THE PROBLEM:
Although the records include pictures, print only the rest, exactly as written.

SUPPLIED RECORDS:
-- Opening Marker --

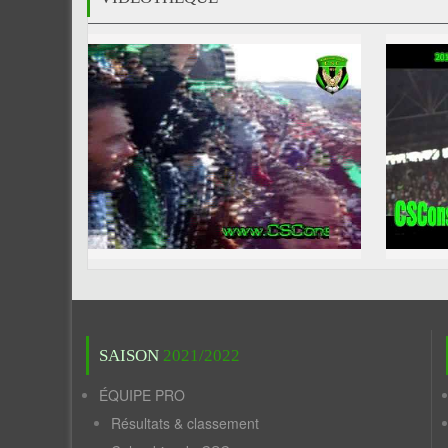
SAISON
2021/2022
ÉQUIPE PRO
Résultats & classement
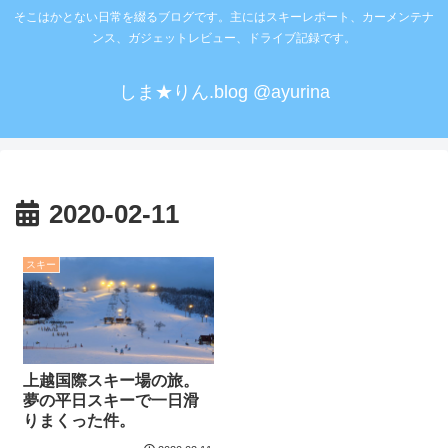
そこはかとない日常を綴るブログです。主にはスキーレポート、カーメンテナ
ンス、ガジェットレビュー、ドライブ記録です。
しま★りん.blog @ayurina
2020-02-11
スキー
上越国際スキー場の旅。
夢の平日スキーで一日滑
りまくった件。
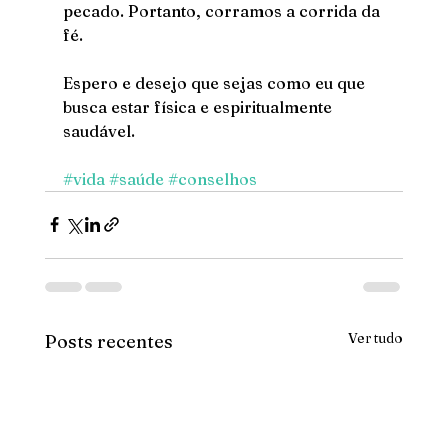
pecado. Portanto, corramos a corrida da 
fé.
Espero e desejo que sejas como eu que 
busca estar física e espiritualmente 
saudável. 
#vida
#saúde
#conselhos
Ver tudo
Posts recentes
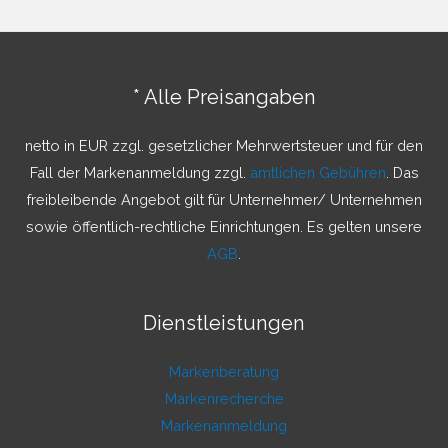
h
e
n
* Alle Preisangaben
n
a
netto in EUR zzgl. gesetzlicher Mehrwertsteuer und für den
c
Fall der Markenanmeldung zzgl.
amtlichen Gebühren
. Das
h
freibleibende Angebot gilt für Unternehmer/ Unternehmen
:
sowie öffentlich-rechtliche Einrichtungen. Es gelten unsere
AGB
.
Dienstleistungen
Markenberatung
Markenrecherche
Markenanmeldung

-- Closing Marker --

ANSWER TO THIS TASK:
SAISON
2021/2022
ÉQUIPE PRO
Résultats & classement
そこはかとない日常を綴るブログです。主にはスキーレポート、カーメンテナ
ンス、ガジェットレビュー、ドライブ記録です。
しま★りん.blog @ayurina
2020-02-11
スキー
上越国際スキー場の旅。
夢の平日スキーで一日滑
りまくった件。
pecado. Portanto, corramos a corrida da 
fé.
Espero e desejo que sejas como eu que 
busca estar física e espiritualmente 
saudável. 
#vida
#saúde
#conselhos
Ver tudo
Posts recentes
h
e
n
* Alle Preisangaben
n
a
netto in EUR zzgl. gesetzlicher Mehrwertsteuer und für den
c
Fall der Markenanmeldung zzgl.
amtlichen Gebühren
. Das
h
freibleibende Angebot gilt für Unternehmer/ Unternehmen
:
sowie öffentlich-rechtliche Einrichtungen. Es gelten unsere
AGB
.
Dienstleistungen
Markenberatung
Markenrecherche
Markenanmeldung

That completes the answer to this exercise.